Friday, January 22, 2010

Birds after the rain

We have a little break in the rains this morning; official total so far this week is 1.69', over the total for all last year of 1.59'. These are the storms coming up from the Los Angeles area that are causing so many problems there. Today was supposed to be the heaviest rainfall, but the forecast has been revised to just random thunderstorms, instead of the steady rain like we had all day yesterday. Normally we get most of our rain in February coming up from Southern California like these storms, but not so much over so many days in a row. Then it’s back to dry, with a usual series of Thunderstorms coming up from Mexico via the Phoenix area (southeast direction instead of the LA southwest direction) during July and August, and back to dry again. The snow level is down to 2,500 feet, so all of the mountains around us are white, with several inches up the street around Red Rock Canyon. Should make the skiers happy, the Mt. Charleston ski resort is less than an hour drive with the ski slope up around 10,000 feet; reports say they received about 24" of snow in the last day, so it will probably be pretty good for a while. Next week afternoon temps on the mountain will probably be around 50f with plenty of sun, so it does get a little slushy for skiing late in the day.

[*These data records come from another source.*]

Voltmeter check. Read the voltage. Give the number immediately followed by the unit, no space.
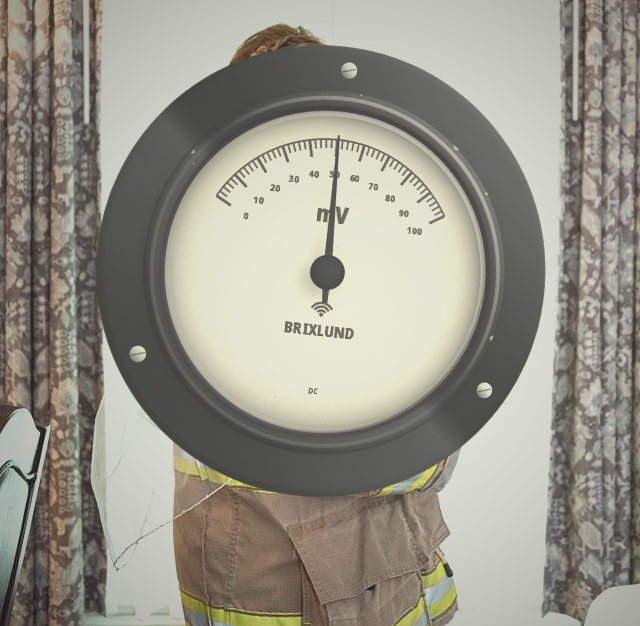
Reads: 50mV
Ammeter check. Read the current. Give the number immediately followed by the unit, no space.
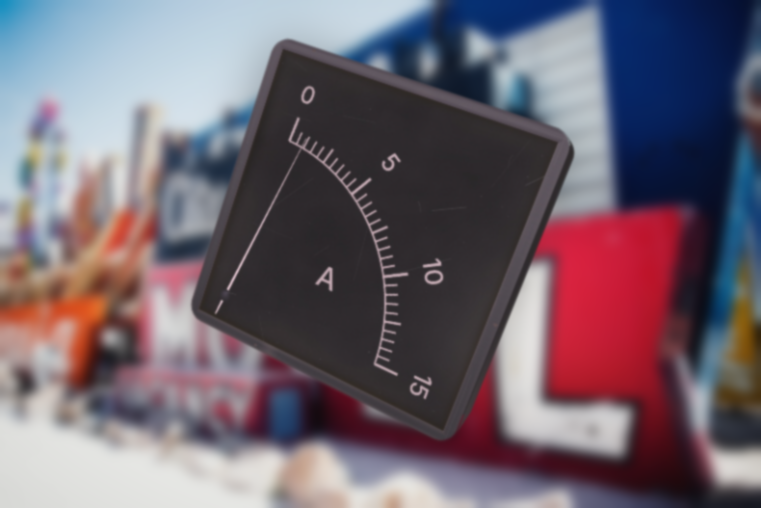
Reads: 1A
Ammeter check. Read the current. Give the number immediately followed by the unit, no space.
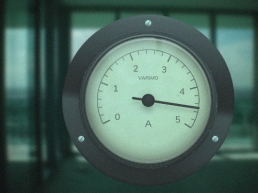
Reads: 4.5A
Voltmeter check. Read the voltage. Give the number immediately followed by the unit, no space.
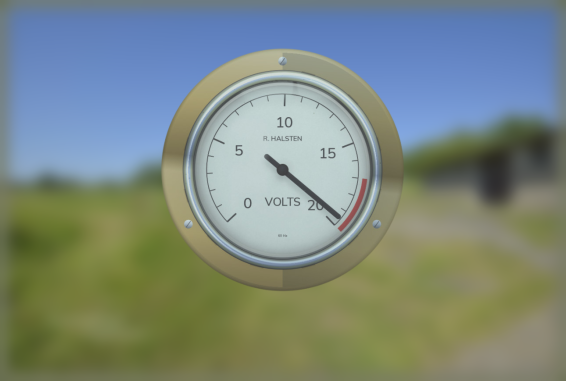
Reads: 19.5V
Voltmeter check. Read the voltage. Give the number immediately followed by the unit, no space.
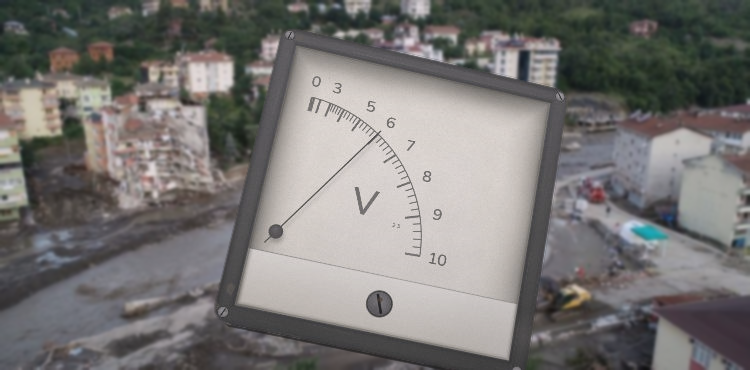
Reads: 6V
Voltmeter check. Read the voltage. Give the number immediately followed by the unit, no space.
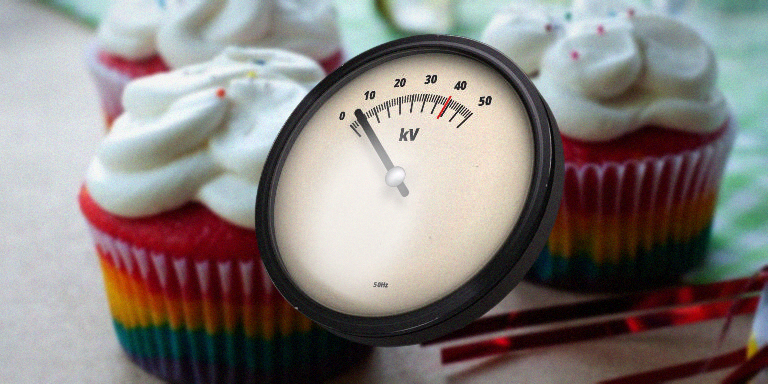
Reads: 5kV
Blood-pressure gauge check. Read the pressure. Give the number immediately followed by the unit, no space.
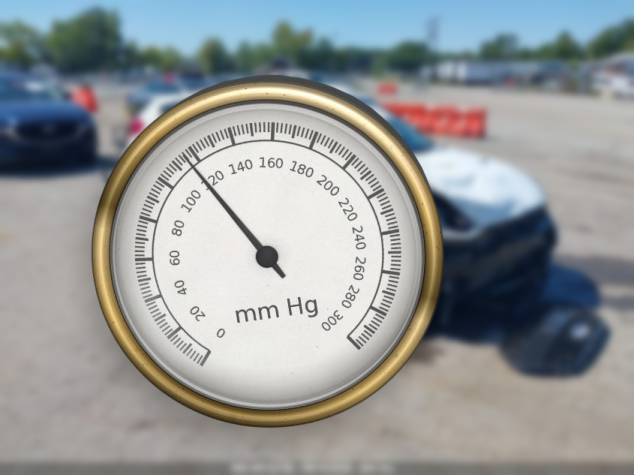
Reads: 116mmHg
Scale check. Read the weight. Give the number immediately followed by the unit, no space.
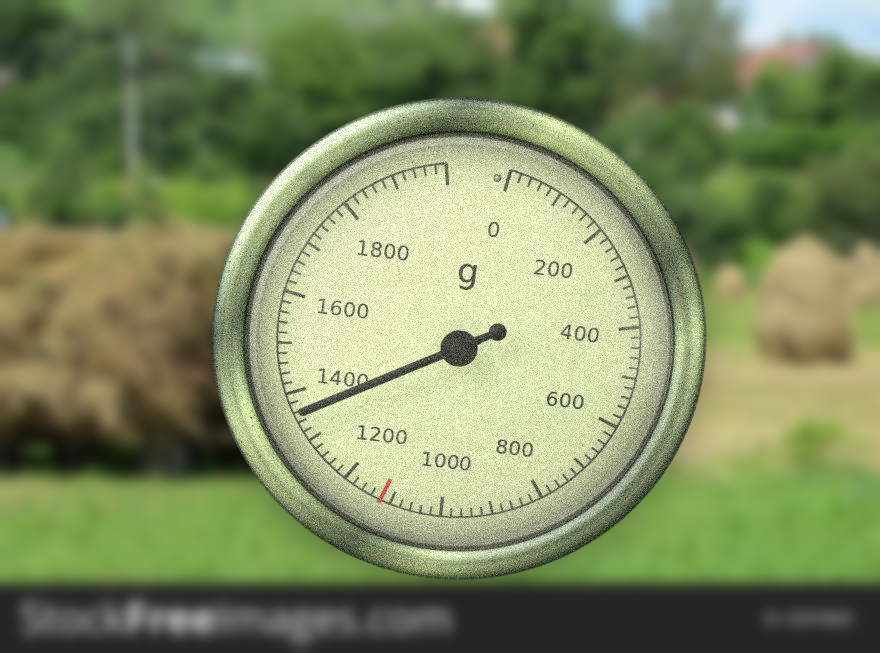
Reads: 1360g
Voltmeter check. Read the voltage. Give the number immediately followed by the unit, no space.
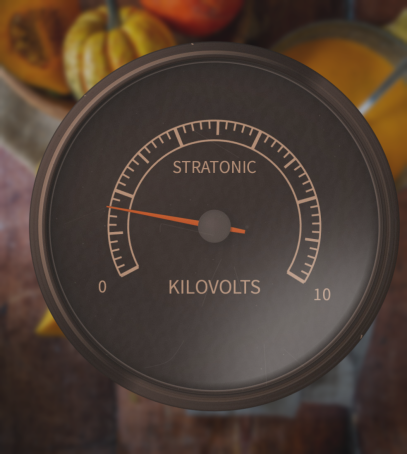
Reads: 1.6kV
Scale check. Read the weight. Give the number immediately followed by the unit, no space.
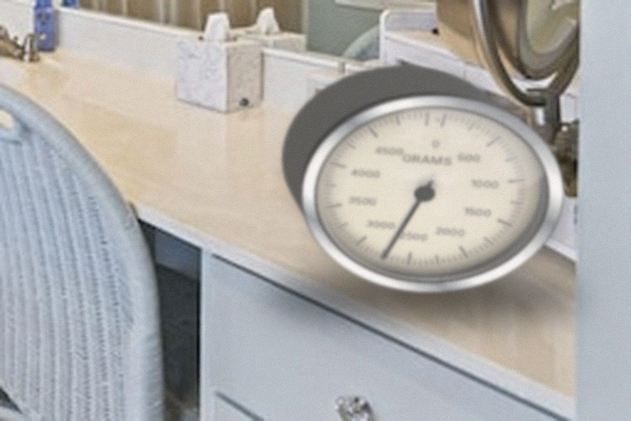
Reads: 2750g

I filled up the bird feeder out back this morning and the birds pictured yesterday are all there eating now. Along with several dozen of their friends: when I put birdseed out we usually have fifty or sixty house sparrows and finches on the ground and fighting for one of the perches on the feeder. They are quite a noisy bunch chirping at each other out there. In addition to the seed feeders we have a lot of bug eating birds, as the rains have driven a lot of worms up to the surface. I counted a half dozen robins, two quail, three or four woodpeckers, and over a hundred starlings in addition to our regular hummingbirds and mockingbirds all out back at the same time. The front yard is full of pigeons and doves eating the fallen olives.

I tried to take a shot of our water fountain out back when the starlings descended - there were about a dozen on the rocks pecking at each other. But as usual some noise startled them and they all jumped up to the trees. So you'll have to settle for five, with a robin in the lower right corner watching.

The starlings come in a flock, I can count a little over fifty in this picture, but my camera doesn’t shoot wide enough to get the whole group, extending left and right about the same amount as here.

It’s funny to watch them all jump up when there is a noise out on the street, or fly together as a group into the trees, wait a bit, and come back down. See what little it takes to amuse me?

Here is the feeder. It took a while to find one that the pigeons can’t perch on, I got this tube one and cut the perches shorter and glued plastic partially over the seed holes so that the birds can’t just swipe all the food out quickly. It holds about a pound of seed, and these guys can clear it out in about six hours.

One of the woodpeckers came back - here he is on the fountain. That black looking mark on his chest is a very iridescent bright red when caught in the sunlight. I think it’s a sapsucker, as they have circled our peach tree with holes then come back a few days later and eat the sap that oozes out. I don’t think we have that many boring bugs in the peach tree.

All the birds have black and gray speckled feathers, and blend into the dry grass and gravel yards. It's hard to see the sapsucker on the peach tree until he starts beating on the trunk and you see his head moving. The starlings turn full black in the summertime, and the robins are not a bright red but have more of a pale redish gray front, not as bright as the ones I remember from back East.

On a different front, my allergies are back and really knocking me right now. I never had problems before we moved here, but have developed an allergy to one of the trees that blooms in January. I guess the rain pushed them, and yesterday my head felt like it was about to explode from the stuffed sinuses. I’ve got some prescription pills an allergist prescribed to me last year; they help but not really enough. I’ve talked about all the pollen produced by desert trees and bushes before, because the plants are so far apart they depend on air pollination, so are quite generous with pollen output.

1 comment:

Rob said...

Must have missed this post when you originally did it. Great sapsucker picture.